Dataset entries

++++

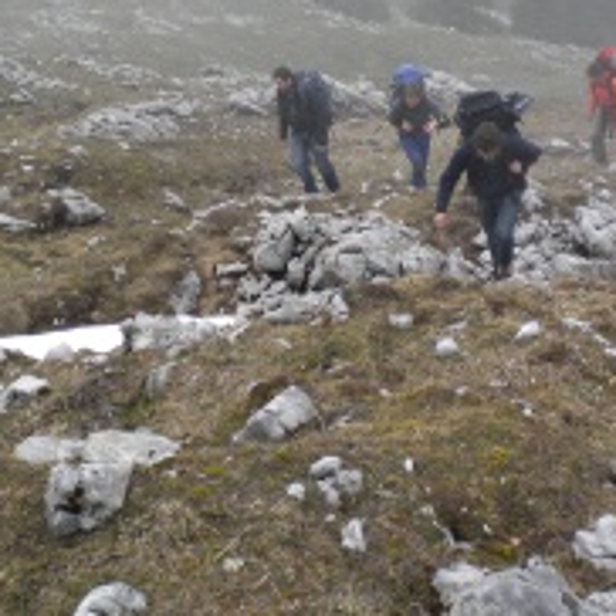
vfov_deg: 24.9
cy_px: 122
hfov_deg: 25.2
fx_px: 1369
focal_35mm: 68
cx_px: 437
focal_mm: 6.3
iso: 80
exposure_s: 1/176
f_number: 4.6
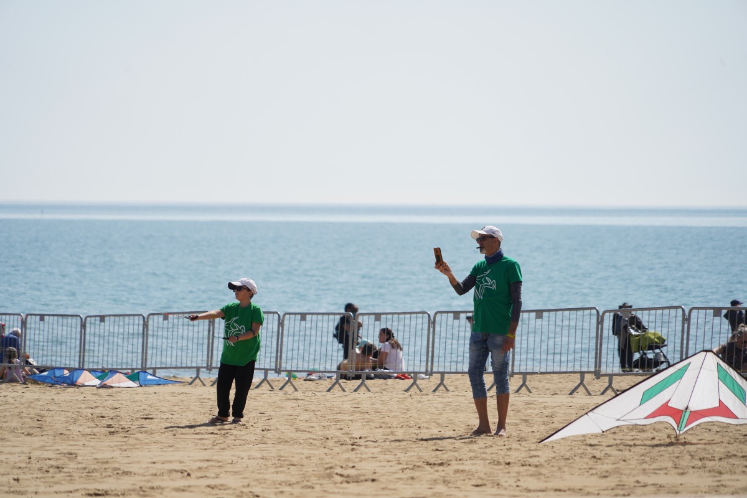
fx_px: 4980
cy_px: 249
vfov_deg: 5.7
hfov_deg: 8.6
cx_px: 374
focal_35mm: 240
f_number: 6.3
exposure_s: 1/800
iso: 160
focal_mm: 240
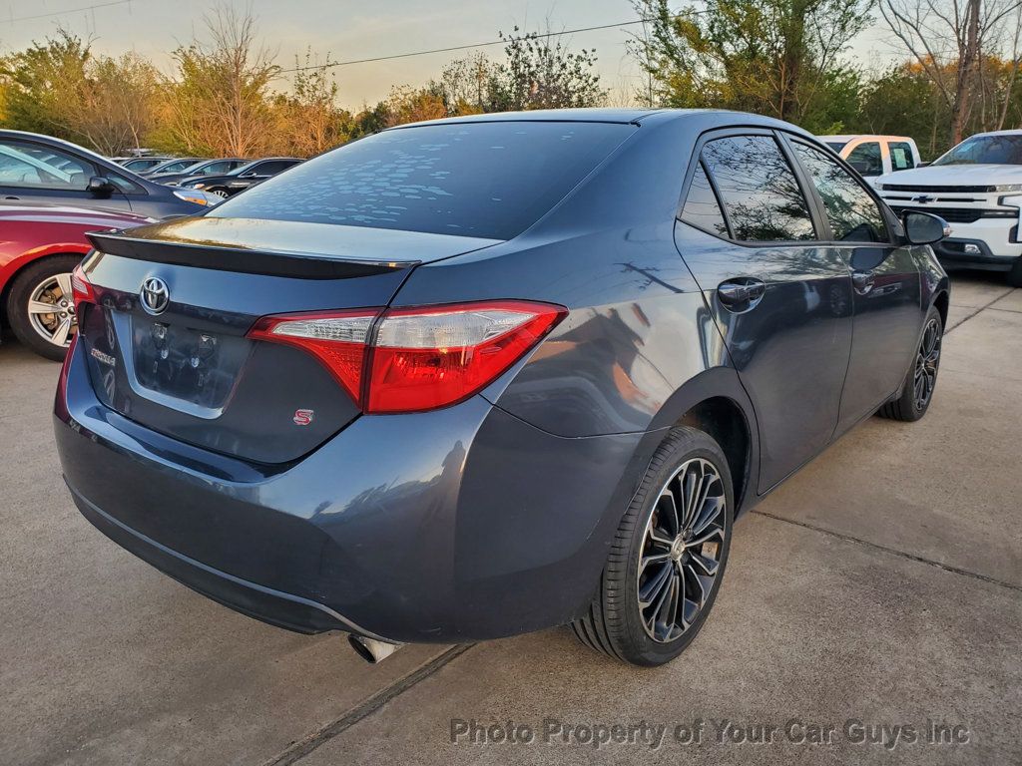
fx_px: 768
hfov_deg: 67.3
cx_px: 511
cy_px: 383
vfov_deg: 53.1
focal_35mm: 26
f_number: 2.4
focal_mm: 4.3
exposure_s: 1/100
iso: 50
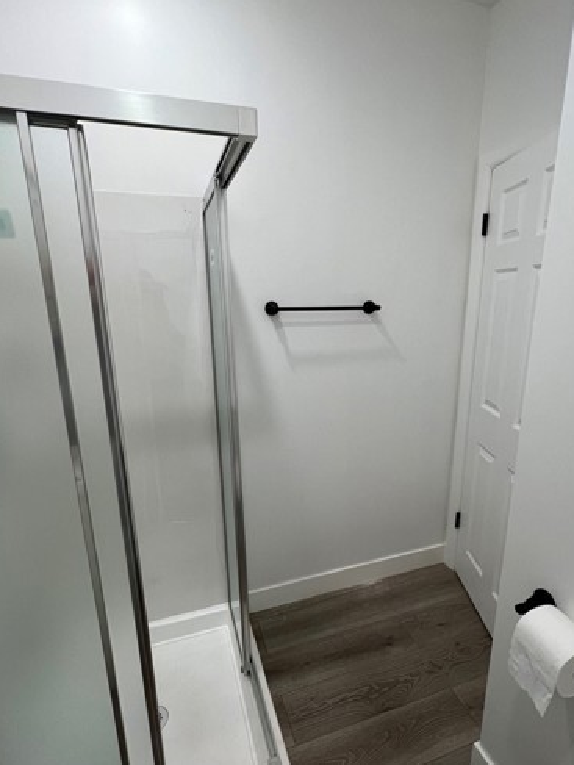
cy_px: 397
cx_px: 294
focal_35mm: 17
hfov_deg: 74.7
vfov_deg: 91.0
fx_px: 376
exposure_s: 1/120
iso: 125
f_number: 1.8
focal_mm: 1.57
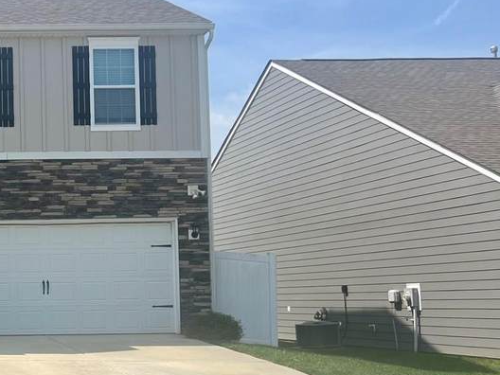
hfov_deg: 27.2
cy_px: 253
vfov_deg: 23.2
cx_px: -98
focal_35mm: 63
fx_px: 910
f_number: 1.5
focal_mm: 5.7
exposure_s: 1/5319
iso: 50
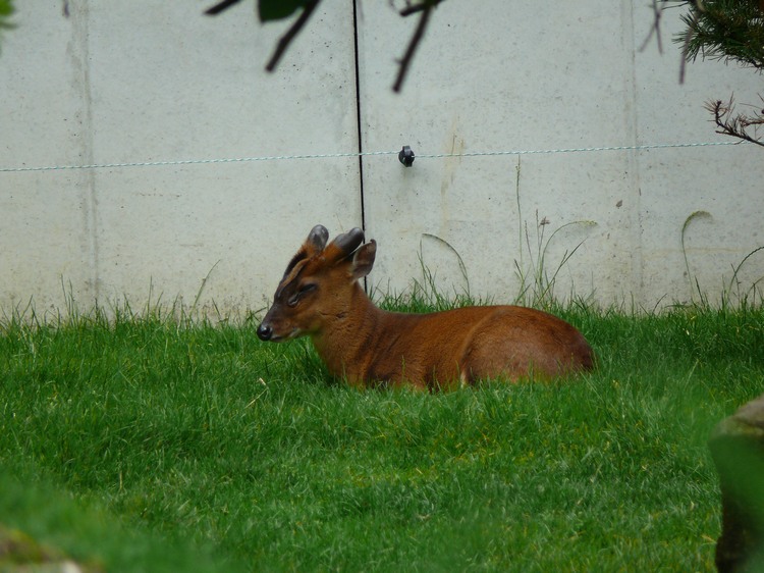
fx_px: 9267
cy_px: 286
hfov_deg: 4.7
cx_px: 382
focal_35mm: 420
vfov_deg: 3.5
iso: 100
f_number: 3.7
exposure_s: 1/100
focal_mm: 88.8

++++

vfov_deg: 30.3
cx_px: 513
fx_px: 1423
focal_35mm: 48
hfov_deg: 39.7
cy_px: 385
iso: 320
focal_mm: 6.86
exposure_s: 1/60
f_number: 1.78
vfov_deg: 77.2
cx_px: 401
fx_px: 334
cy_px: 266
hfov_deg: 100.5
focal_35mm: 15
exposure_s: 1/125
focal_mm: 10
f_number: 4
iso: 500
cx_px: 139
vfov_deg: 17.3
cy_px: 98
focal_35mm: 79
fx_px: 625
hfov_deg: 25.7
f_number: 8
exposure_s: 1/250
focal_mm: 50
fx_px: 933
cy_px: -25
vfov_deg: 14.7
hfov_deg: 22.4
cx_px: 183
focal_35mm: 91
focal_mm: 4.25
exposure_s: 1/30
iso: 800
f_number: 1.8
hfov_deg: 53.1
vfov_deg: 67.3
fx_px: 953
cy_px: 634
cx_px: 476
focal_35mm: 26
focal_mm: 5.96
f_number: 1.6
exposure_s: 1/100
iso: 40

++++

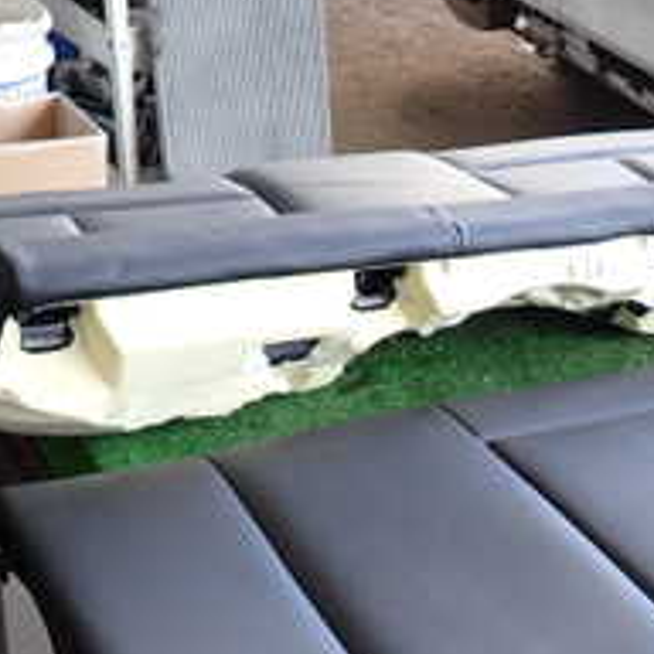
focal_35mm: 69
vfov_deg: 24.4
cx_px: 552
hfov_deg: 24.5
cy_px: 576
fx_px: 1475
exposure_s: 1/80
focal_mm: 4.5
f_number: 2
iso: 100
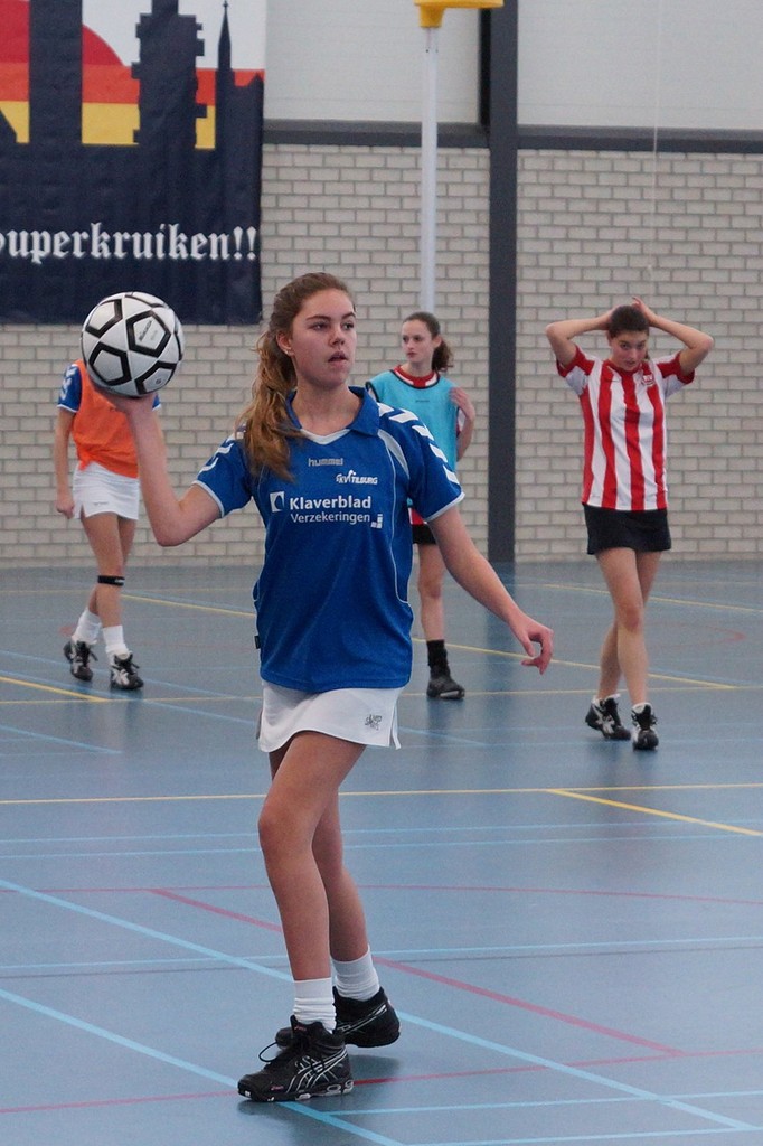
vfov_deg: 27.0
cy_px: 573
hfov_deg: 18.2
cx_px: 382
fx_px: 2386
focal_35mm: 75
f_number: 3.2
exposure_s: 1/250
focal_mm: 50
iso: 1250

++++

What the task requires: Look back at the entries above. Retype the line with "focal_35mm: 420", the line with "focal_mm: 88.8", and all lines in between.

Exercise result:
focal_35mm: 420
vfov_deg: 3.5
iso: 100
f_number: 3.7
exposure_s: 1/100
focal_mm: 88.8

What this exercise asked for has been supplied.